Pink Pills for Pale People

In my ongoing documentation of medical claims and treatments that are overly promoted despite not having scientific evidence to support that they work as advertised, today’s blog entry turns its focus on Dr. Williams’ Pink Pills for Pale People. As you can see from the ad below (click to enlarge), this medication was not only said to improve pale complexion, but that it could also cure all nervous diseases, all female weaknesses, all diseases arising from mental worry, over-work, excess, early decay, etc., among many other conditions. Whenever any medical treatments claim to cure all of anything, it is a huge red flag that someone is over-promoting a product.


Other advertisements would describe someone (sometimes a child for maximal emotional impact) suffering from a severe medical condition who could not be saved by any other treatment except for these particular pills. Many advertisements contained the endorsement of a Reverend Enoch Hill, who claimed that the pills cured his headaches and gave him energy. The use of a holy man was not an accident because many people believed that such a person would not lie. Any testimonials or claims of miraculous recoveries were relied on heavily for advertising. Another trick that was used in the marketing was to create advertisements that were difficult to distinguish from genuine news articles.

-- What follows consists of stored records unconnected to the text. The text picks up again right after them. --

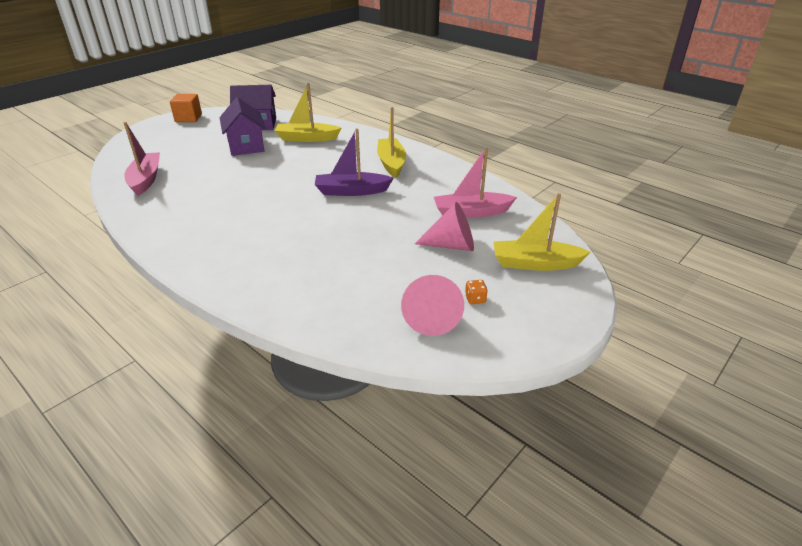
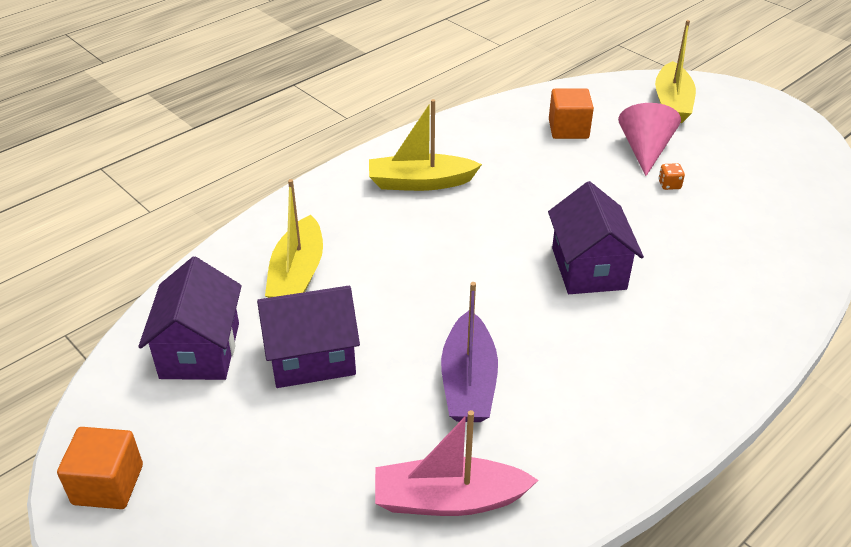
camera: 85 degrees left, 5 degrees up
purple boat [315,128,394,196] -> purple boat moved to [441,282,498,422]
pink cone [401,275,464,336] -> none
pink boat [434,147,517,218] -> orange cube [549,88,594,139]
orange dice [465,280,488,304] -> orange dice moved to [658,163,685,190]
none -> purple house [548,181,644,294]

In 1890, a Canadian physician, Dr. William Jackson, sold a Canadian businessman and politician named George Taylor Fulford the rights to Dr. Williams’ Pink Pills for Pale People. The Name “Pink Pills for Pale People” was merely a marketing technique used to draw attention to the product (by having four words start with the letter “P”). The rights were sold for $53.01 and would make Fulford a millionaire.

Also in 1890, John Mackenzie, a successful Canadian business man with journalism experience began to work for Fulford and helped publicize the pink pills. Beginning in 1900, the medication was sold by Dr. Williams Medicine Company, which was part of G. T. Fulford & Company. The latter was a company created by Fulford in 1887 to manufacture and distribute similar medications with extensive claims yet little to no evidence to back them up. Despite the lack of scientific evidence, Pink Pills for Pale People became very popular due to what it was claimed to accomplish and was sold in over 80 countries.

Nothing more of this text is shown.